Display every line of the items below that contains the string "Options".

Stored data:
BEGIN

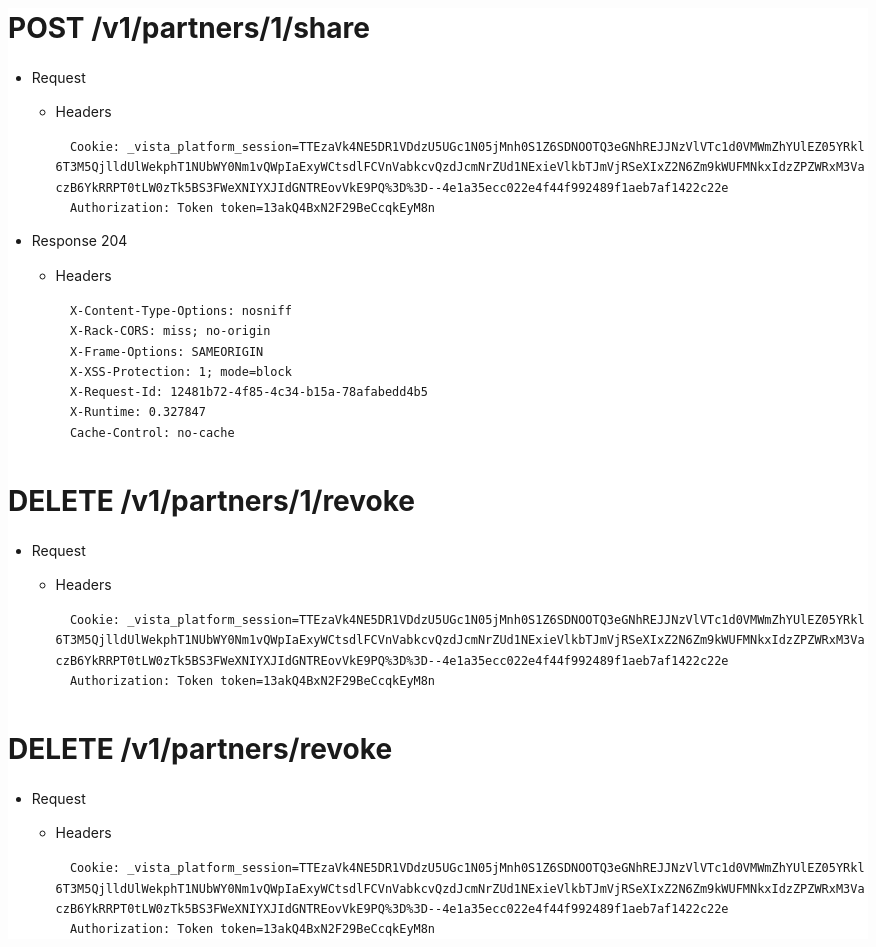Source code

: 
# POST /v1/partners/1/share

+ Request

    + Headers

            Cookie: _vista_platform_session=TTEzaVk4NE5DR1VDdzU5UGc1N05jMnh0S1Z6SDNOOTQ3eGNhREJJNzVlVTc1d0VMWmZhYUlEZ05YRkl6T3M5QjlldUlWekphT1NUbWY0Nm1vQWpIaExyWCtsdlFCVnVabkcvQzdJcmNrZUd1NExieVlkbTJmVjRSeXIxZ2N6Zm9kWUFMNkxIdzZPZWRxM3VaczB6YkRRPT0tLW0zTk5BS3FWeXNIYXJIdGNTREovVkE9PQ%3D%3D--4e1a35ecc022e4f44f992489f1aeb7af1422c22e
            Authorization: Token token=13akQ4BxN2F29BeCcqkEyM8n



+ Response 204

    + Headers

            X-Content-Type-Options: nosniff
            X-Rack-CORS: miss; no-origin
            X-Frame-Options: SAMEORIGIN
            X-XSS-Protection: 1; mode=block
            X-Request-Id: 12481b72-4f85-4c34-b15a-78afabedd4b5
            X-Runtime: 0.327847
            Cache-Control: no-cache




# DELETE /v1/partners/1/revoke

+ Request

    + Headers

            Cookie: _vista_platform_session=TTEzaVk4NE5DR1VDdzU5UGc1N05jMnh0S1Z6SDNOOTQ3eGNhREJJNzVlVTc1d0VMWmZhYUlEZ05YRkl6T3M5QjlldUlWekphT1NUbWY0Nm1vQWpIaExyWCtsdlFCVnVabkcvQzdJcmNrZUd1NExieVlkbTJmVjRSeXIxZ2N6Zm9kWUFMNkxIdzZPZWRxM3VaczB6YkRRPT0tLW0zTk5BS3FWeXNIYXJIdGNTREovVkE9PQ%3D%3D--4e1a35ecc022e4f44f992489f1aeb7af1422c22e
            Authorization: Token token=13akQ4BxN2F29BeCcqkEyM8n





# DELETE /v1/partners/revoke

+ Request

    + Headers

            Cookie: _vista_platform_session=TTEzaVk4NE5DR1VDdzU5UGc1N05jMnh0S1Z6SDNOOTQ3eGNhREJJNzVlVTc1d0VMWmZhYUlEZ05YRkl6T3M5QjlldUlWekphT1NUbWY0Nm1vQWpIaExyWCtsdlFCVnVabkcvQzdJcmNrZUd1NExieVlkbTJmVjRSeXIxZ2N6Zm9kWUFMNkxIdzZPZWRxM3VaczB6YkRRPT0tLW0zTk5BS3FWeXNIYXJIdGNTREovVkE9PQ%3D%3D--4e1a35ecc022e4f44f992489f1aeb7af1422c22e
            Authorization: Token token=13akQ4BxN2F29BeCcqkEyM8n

END
BEGIN

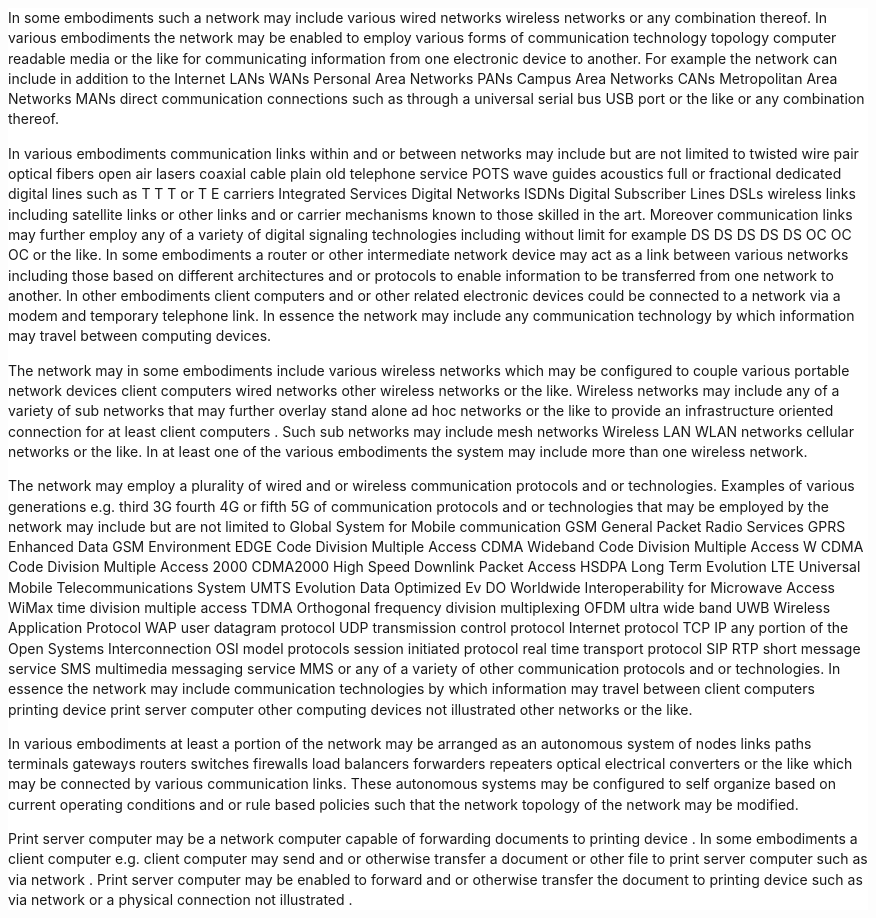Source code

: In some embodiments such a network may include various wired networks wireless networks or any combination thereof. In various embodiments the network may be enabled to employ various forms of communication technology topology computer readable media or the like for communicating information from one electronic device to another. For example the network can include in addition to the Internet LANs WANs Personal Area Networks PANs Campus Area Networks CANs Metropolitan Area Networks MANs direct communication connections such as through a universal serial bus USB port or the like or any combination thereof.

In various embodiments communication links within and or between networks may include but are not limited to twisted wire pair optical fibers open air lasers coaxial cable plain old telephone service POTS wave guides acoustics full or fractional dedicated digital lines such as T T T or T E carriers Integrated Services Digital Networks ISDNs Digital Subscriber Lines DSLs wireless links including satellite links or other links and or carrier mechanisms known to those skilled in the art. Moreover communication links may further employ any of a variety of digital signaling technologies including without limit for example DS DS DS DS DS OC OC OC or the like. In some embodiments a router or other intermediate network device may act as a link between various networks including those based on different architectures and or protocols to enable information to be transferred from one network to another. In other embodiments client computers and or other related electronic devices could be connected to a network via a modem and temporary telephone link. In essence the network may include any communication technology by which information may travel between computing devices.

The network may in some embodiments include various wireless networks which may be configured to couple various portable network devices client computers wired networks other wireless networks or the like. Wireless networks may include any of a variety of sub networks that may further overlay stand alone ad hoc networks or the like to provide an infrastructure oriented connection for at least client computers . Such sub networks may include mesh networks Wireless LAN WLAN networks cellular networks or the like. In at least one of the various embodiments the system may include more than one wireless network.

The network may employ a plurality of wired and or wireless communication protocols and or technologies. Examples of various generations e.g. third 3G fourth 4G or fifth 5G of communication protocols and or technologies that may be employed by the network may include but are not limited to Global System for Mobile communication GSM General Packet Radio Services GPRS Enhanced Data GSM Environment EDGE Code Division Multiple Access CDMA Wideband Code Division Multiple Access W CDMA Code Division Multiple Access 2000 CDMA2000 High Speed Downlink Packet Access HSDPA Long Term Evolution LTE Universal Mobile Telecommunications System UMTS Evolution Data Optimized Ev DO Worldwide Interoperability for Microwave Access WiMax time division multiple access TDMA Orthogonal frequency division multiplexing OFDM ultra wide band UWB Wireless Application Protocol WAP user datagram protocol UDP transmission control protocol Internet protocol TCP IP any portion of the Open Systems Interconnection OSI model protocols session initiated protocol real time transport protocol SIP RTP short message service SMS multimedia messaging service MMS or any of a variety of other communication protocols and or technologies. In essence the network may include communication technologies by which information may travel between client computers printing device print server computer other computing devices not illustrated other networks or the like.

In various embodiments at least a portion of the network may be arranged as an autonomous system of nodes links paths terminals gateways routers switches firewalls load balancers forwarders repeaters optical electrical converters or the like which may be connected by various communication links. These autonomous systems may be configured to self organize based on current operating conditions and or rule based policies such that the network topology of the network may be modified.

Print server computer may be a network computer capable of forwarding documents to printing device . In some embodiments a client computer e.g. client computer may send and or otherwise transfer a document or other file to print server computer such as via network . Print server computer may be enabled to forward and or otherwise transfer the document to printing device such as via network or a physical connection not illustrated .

END

# Answer to the problem
            X-Content-Type-Options: nosniff
            X-Frame-Options: SAMEORIGIN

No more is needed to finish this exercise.